The objective of this research brief is to provide an overview of what the ECHO Program is uniquely poised to contribute to our understanding of the COVID-19 pandemic and child health. Specifically, we propose to (1) inform the scientific community about the characteristics of parent-child dyads who participated in data collection as part of the ECHO Program during the COVID-19 pandemic, and (2) describe the types of innovative research questions that can be answered with those data, which will be de-identified and publicly available in 2023.
Methods
The ECHO Program aims to examine the effects of physical, chemical, social, behavioral, biological, natural, and built environmental exposures on five key child health outcomes: pre-, peri-, and postnatal; upper and lower airway; obesity; neurodevelopment; and positive health (http://echochildren.org) (30). The ECHO Cohort is described in detail here (31). Briefly, ECHO enrolls children and their caregivers from community- and clinic-based studies. New data were collected under a standardized data collection protocol, the ECHO-Wide Cohort Protocol (EWCP), beginning in 2019 and continuing through 2023. Extant data from each of the pediatric cohorts collected prior to the inception of the EWCP were pooled and harmonized at the centralized ECHO Data Analysis Center at Johns Hopkins University and RTI International. Institutional review boards monitored human subject activities at each cohort site and the Data Analysis Center. Caregivers provided informed consent, and children provided assent or consent, as appropriate. Many cohorts offered an “e-consent” option during the pandemic, in which the informed consent process was conducted via video conference. Additionally, RedCap is a secure, HIPAA- and FISMA-compliant web platform for building and managing online surveys and databases. The ECHO Program encourages the use of RedCap Central, a centralized version of RedCap. The purpose of RedCap Central is to facilitate immediate and automatic transfer of data from the ECHO Cohorts to the centralized ECHO Data Analysis Center to be used in pooled analyses and ECHO-wide scientific publications. De-identified data collected with the EWCP during the COVID-19 pandemic, along with selected extant data collected pre-pandemic, will be available to the public in 2023 via the Eunice Kennedy Shriver National Institute of Child Health and Human Development (NICHD) Data and Specimen Hub (DASH) (https://dash.nichd.nih.gov/) (32). In addition to the data themselves, the publicly available DASH website includes downloadable versions of the full ECHO data collection protocol, data collection forms, data dictionaries and a detailed description of study methodologies. DASH is designed to enhance the accessibility, and expand the reach, of ECHO data to provide opportunities for researchers worldwide to answer important questions about child health.
In addition to ongoing data collection with the EWCP, a novel ECHO COVID-19 questionnaire was developed in April 2020 in English and Spanish for the ECHO Program (29). The questionnaire included three versions: caregiver self-report, adolescent self-report and caregiver-report on child for children 12 years and younger. The original questionnaire was designed to assess SARS-CoV-2 infection, access to health-related services, impact on employment, changes in health behaviors, and the psychosocial impact of the pandemic on caregivers and children (e.g., pandemic-related parent and child stress, coping mechanisms, social connectedness).

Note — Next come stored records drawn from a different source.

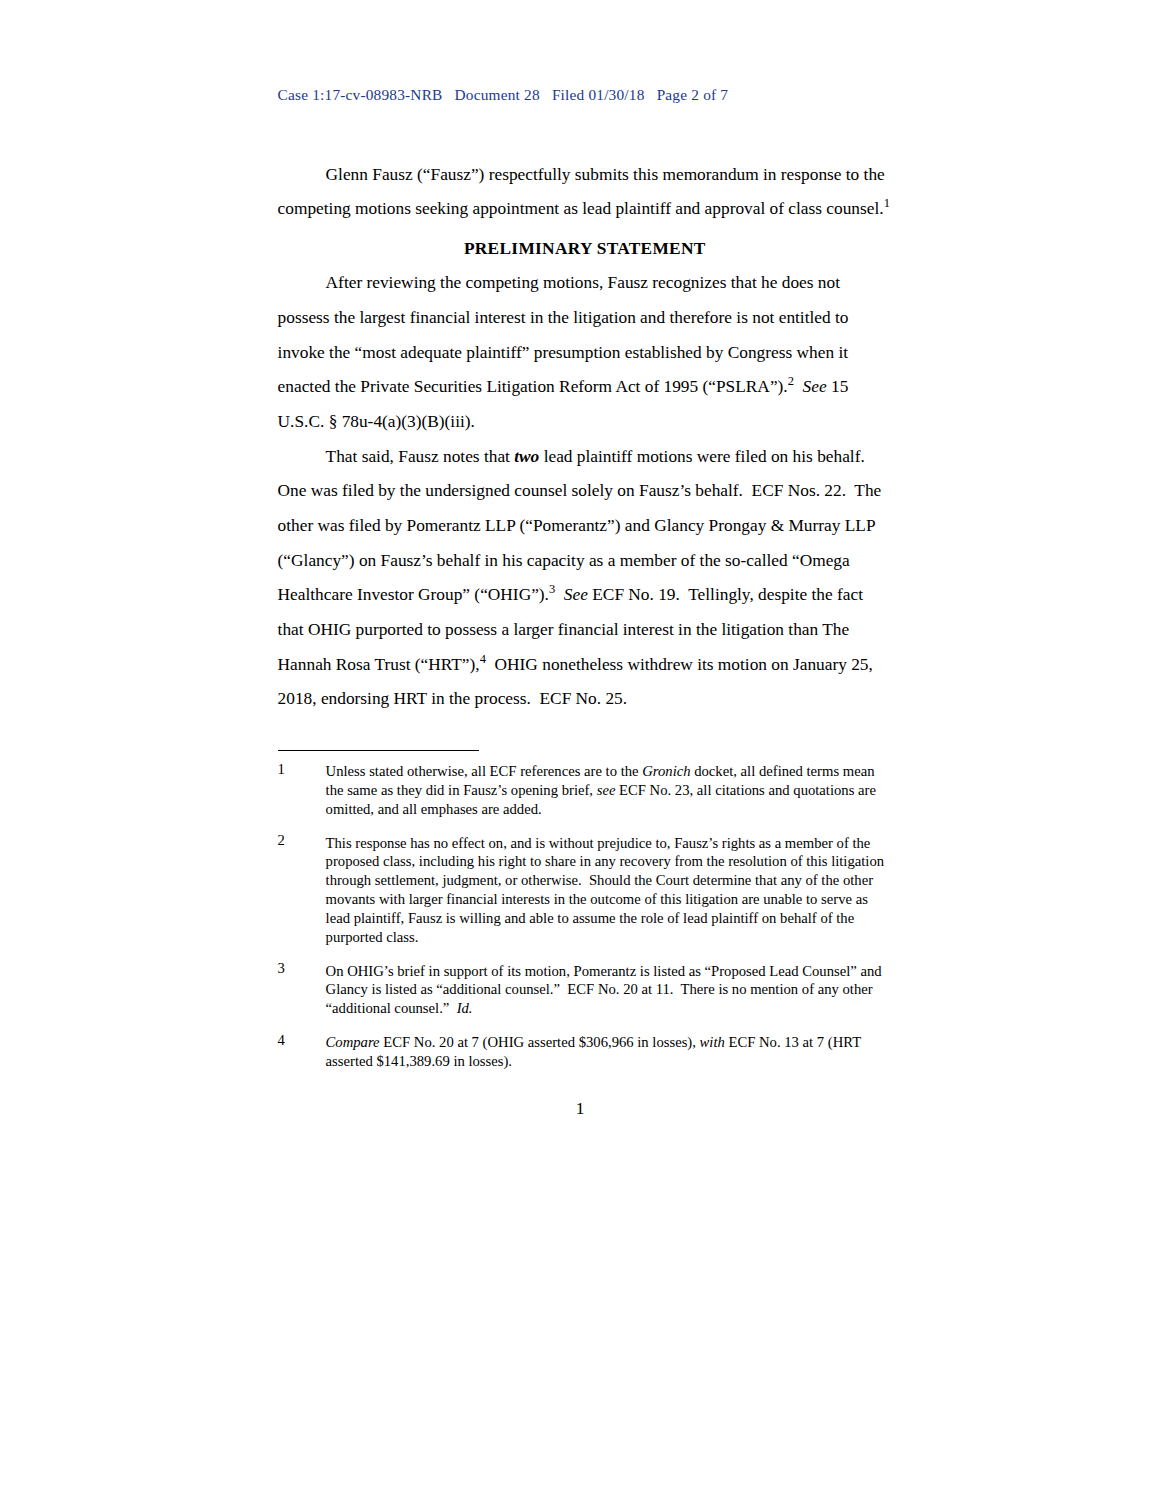Case 1:17-cv-08983-NRB Document 28 Filed 01/30/18 Page 2 of 7
Glenn Fausz (“Fausz”) respectfully submits this memorandum in response to the competing motions seeking appointment as lead plaintiff and approval of class counsel.1
PRELIMINARY STATEMENT
After reviewing the competing motions, Fausz recognizes that he does not possess the largest financial interest in the litigation and therefore is not entitled to invoke the “most adequate plaintiff” presumption established by Congress when it enacted the Private Securities Litigation Reform Act of 1995 (“PSLRA”).2 See 15 U.S.C. § 78u-4(a)(3)(B)(iii).
That said, Fausz notes that two lead plaintiff motions were filed on his behalf. One was filed by the undersigned counsel solely on Fausz’s behalf. ECF Nos. 22. The other was filed by Pomerantz LLP (“Pomerantz”) and Glancy Prongay & Murray LLP (“Glancy”) on Fausz’s behalf in his capacity as a member of the so-called “Omega Healthcare Investor Group” (“OHIG”).3 See ECF No. 19. Tellingly, despite the fact that OHIG purported to possess a larger financial interest in the litigation than The Hannah Rosa Trust (“HRT”),4 OHIG nonetheless withdrew its motion on January 25, 2018, endorsing HRT in the process. ECF No. 25.
1
Unless stated otherwise, all ECF references are to the Gronich docket, all defined terms mean the same as they did in Fausz’s opening brief, see ECF No. 23, all citations and quotations are omitted, and all emphases are added.
2
This response has no effect on, and is without prejudice to, Fausz’s rights as a member of the proposed class, including his right to share in any recovery from the resolution of this litigation through settlement, judgment, or otherwise. Should the Court determine that any of the other movants with larger financial interests in the outcome of this litigation are unable to serve as lead plaintiff, Fausz is willing and able to assume the role of lead plaintiff on behalf of the purported class.
3
On OHIG’s brief in support of its motion, Pomerantz is listed as “Proposed Lead Counsel” and Glancy is listed as “additional counsel.” ECF No. 20 at 11. There is no mention of any other “additional counsel.” Id.
4
Compare ECF No. 20 at 7 (OHIG asserted $306,966 in losses), with ECF No. 13 at 7 (HRT asserted $141,389.69 in losses).
1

The ECHO Program leveraged existing infrastructure to quickly mobilize the collection of this new questionnaire, which was subsequently modified in later phases of the pandemic to include additional factors as the pandemic evolved, such as vaccine administration, vaccine hesitancy, and remote schooling.
To summarize the data available, we report characteristics of children from birth to 21 years who participated in the EWCP during the first 17 months of the pandemic. The number of children who completed the protocol and the ECHO COVID-19 questionnaire is reported for the full 17 months (4/1/2020–8/31/2021) and by time period: Period 1 (4/1/2020–5/31/2020), Period 2 (6/1/2020–8/31/2020), Period 3 (9/1/2020–5/31/2021, “2020/21 academic school year”) and Period 4 (6/1/2021–8/31/2021), by age group, child sex, race, ethnicity, level of maternal education and region of residence. The World Health Organization declared COVID-19 a pandemic on March 11, 2020, and the ECHO Program amended its protocol to incorporate the COVID-19 questionnaires in April 2020. April 1 was used as the start date for data described in this paper because the ECHO questionnaires queried behaviors in the preceding week to month. The time periods were selected to generally align with the school year and summer vacation, although there is some variation in the start and end dates of the academic year by school district.
Results
Characteristics of children from birth to age 21 years who participated in the ECHO-Wide Cohort Protocol during the first 17 months of the pandemic and completed a COVID-19 questionnaire are shown in Table 1. Sixty cohorts contributed data from 13,725 children between April 1, 2020 and August 31, 2021. Participants were included from multiple life stages: early childhood (31%), middle childhood (41%), and adolescence up to age 21 (16%). The lower proportion of participants from the adolescent life stage compared to younger life stages is consistent with overall ECHO Cohort, and likely does not represent a selection bias. The pediatric sample was 49% female, 22% Hispanic, and children were similarly distributed across the four United States Census regions and Puerto Rico. Child race was 64% White, 15% Black, 3% Asian, 2% American Indian or Alaska Native, <1% Native Hawaiian or Pacific Islander, 10% Multiple race and 2% Other race. Fifty-seven percent of caregivers had a bachelor's degree or higher. Most data were collected during the 2020–2021 academic school year (n = 10,058), followed by Summer 2020 (n = 3,548), Summer 2021 (n = 2,180), and the first two months of the pandemic (n = 708). The lower number of cohorts administering COVID-19 questionnaires in the first two months of the pandemic (n = 21 cohorts) compared to the other time Periods (n ≥ 50 cohorts) reflects the staggered timing across the US when clinical research units were permitted to resume data collection. Nineteen percent of participants completed more than one COVID-19 questionnaire during the 17-month period. As shown in Figure 1, COVID-19 questionnaires were administered during different phases of the pandemic (e.g., the initial lockdown period, as well as periods of less restrictive public health precautions), all seasons of the year, during both the academic school year and school vacations, and before and after COVID-19 vaccines became available to adults and youth.
Figure 1. Number of COVID-19 questionnaires administered to children birth to 21 years and their caregivers who participated in the ECHO-wide common protocol during the first 17 months of the COVID-19 pandemic by month of administration.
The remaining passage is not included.